Five real positions surfaced three substrate bugs the unit tests cleared

2026-05-06

The chess substrate I’m building on caissaresearch.com had around 1500 unit tests passing on the imbalance and tactical-motif detectors. Running the new single-position analyzer on five real first-deviation positions from a recent middlegame pattern run surfaced three bugs in two hours.

Bug 1 was a trapped_piece false positive on a bishop at d3. Knight on c5 attacks (worth 320cp), pawn on c2 defends (worth 100cp), bishop value 330. Static loss after capture and recapture is 330 - 320 = 10cp, well inside any reasonable trade tolerance. The old _detect_trapped_piece rule compared cheapest attacker against piece value (320 < 330) and tagged the bishop trapped. It never modeled the recapture. Fix is per-move 2-ply lite-SEE replacing the single-attacker check, plus a skip-if-static-safe guard that runs SEE on the piece’s current square first. If staying put loses ≤50cp, the piece is by definition not trapped. As a side benefit, a Magnus position the suite had labeled “knight trapped on h5” reclassified to “passive, not trapped,” same logic: no white attackers, static loss is zero, the knight can stay put.

Bug 2 was attach_plans recommending an offensive plan for the losing side. The position had black at -2.14 by Stockfish; the substrate emitted central_counter as the primary plan. The plan attacher had no idea black was losing, because it used material delta as the winning-side proxy and material was even on the board. Fix is threading engine_cp from the multipv top result through to the plan attacher. When engine_cp shows a side ≥150cp worse, demote that side’s offensive plans (kingside_attack, central_counter) and promote defensives (defend_passively, blockade, prophylaxis). If no defensive plan emitted, inject a synthetic defend_passively so the substrate always has a coaching answer for the losing side.

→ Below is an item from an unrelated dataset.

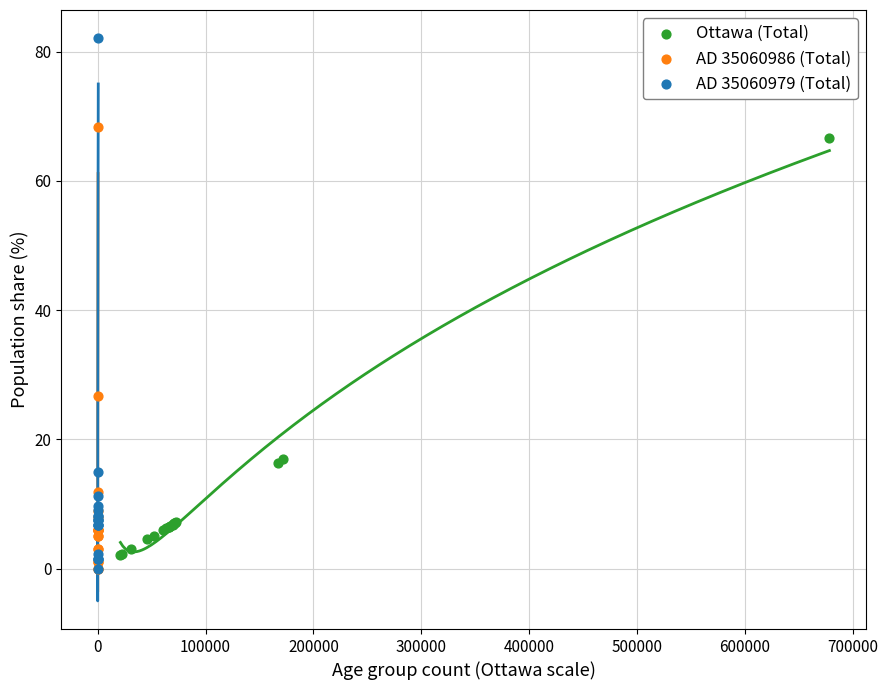

Which series has the largest Y range (max minus min)?

AD 35060979 (Total)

Both bugs were latent the whole time. The unit tests checked the detectors in isolation: given this kind of input, does the rule fire as designed? The tests passed because the detectors were faithful to their own logic. The logic was wrong.

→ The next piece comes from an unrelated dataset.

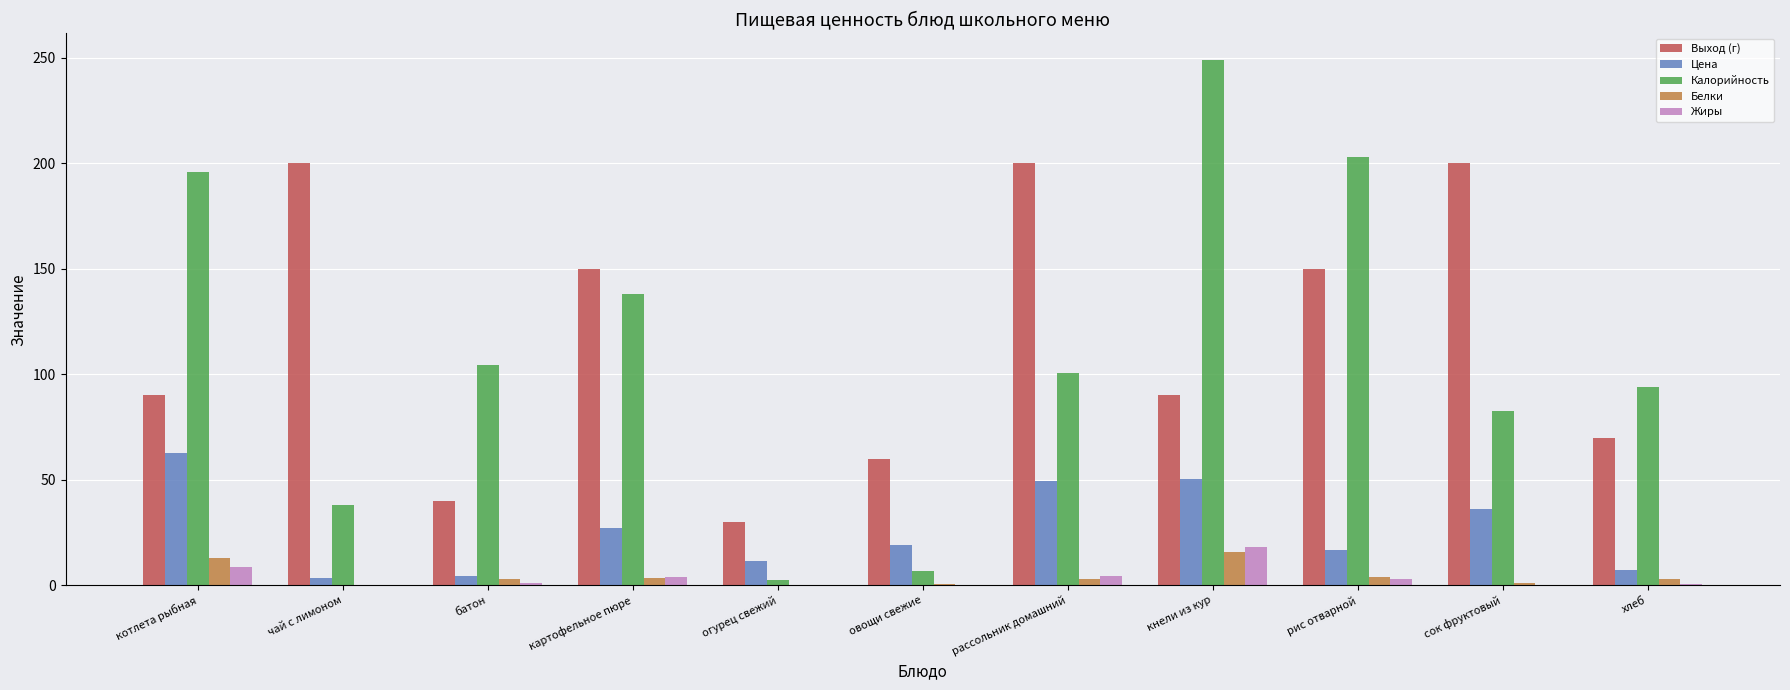

How many values in the Калорийность series exceed 100?

6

The reflex fix when a detector misfires is to add more unit tests for the new failure case. That doesn’t catch the next instance of the shape, which is a rule internally consistent with its specification and externally wrong about the position. Tests that only check a detector’s own contract are structurally a tautology against that contract; they can’t fail for this reason. The pass that does is N real cases run end-to-end, with someone looking at every output. Five positions in two hours surfaced two latent detector bugs the suite had cleared for months.